* _WORK ORDER_: Pick out each line in the items below that contains the word "except", and copy those lines out. Case counts: only a match with the same capital and small letters qualifies.

[SUPPLIED ENTRIES Boundary: Start]

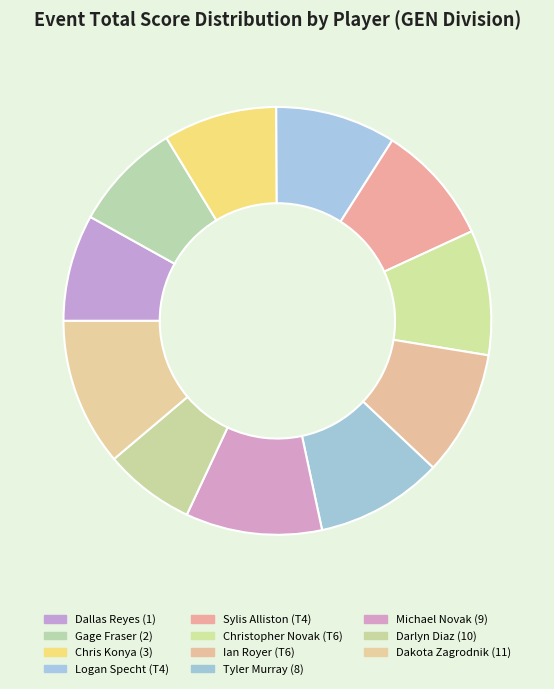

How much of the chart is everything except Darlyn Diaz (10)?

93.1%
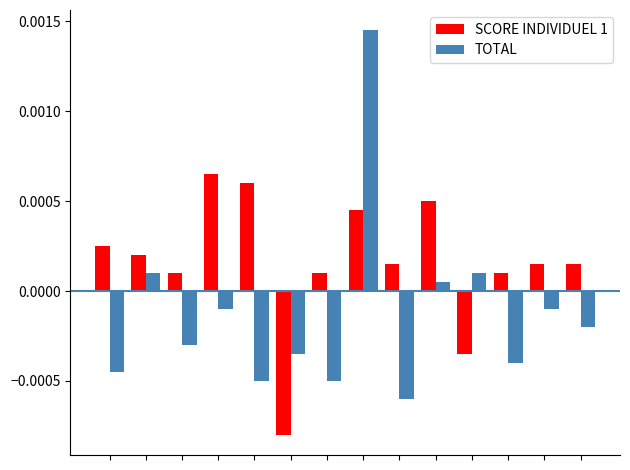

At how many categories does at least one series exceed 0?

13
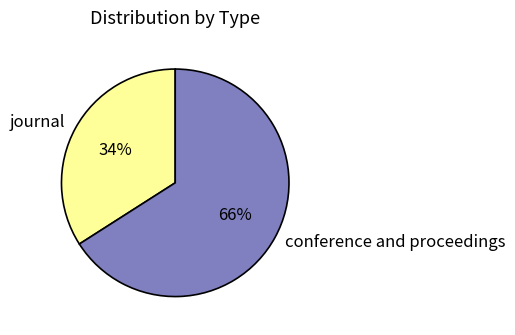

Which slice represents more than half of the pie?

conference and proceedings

[SUPPLIED ENTRIES Boundary: End]
[SUPPLIED ENTRIES Boundary: Start]

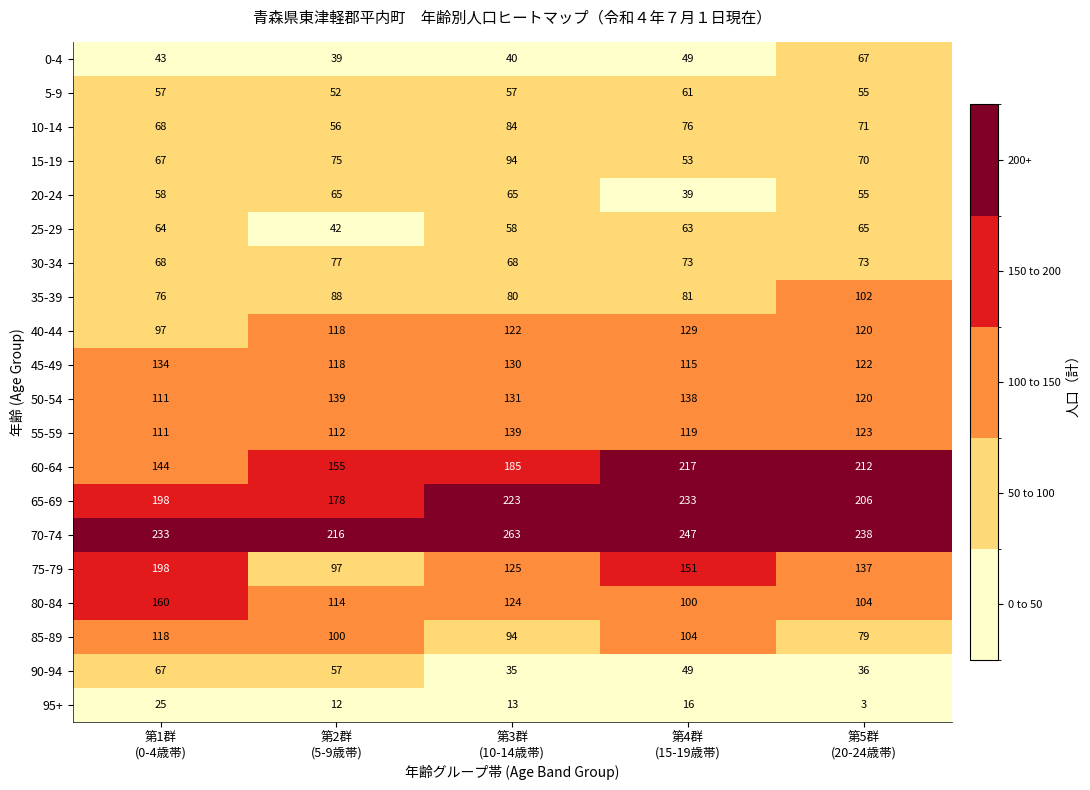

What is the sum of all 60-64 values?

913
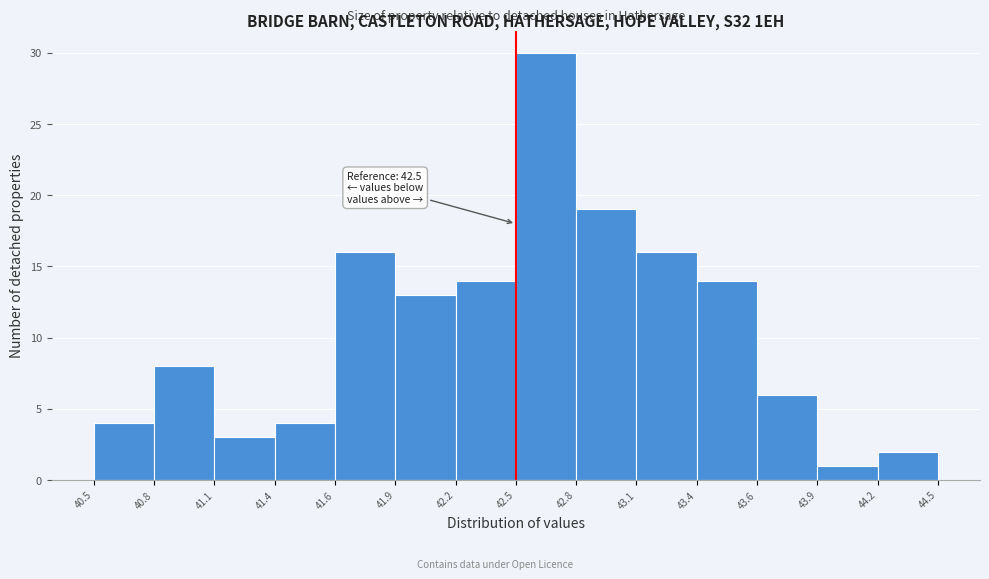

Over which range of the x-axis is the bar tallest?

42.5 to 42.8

[SUPPLIED ENTRIES Boundary: End]

* _ANSWER TO THE PROBLEM_:
How much of the chart is everything except Darlyn Diaz (10)?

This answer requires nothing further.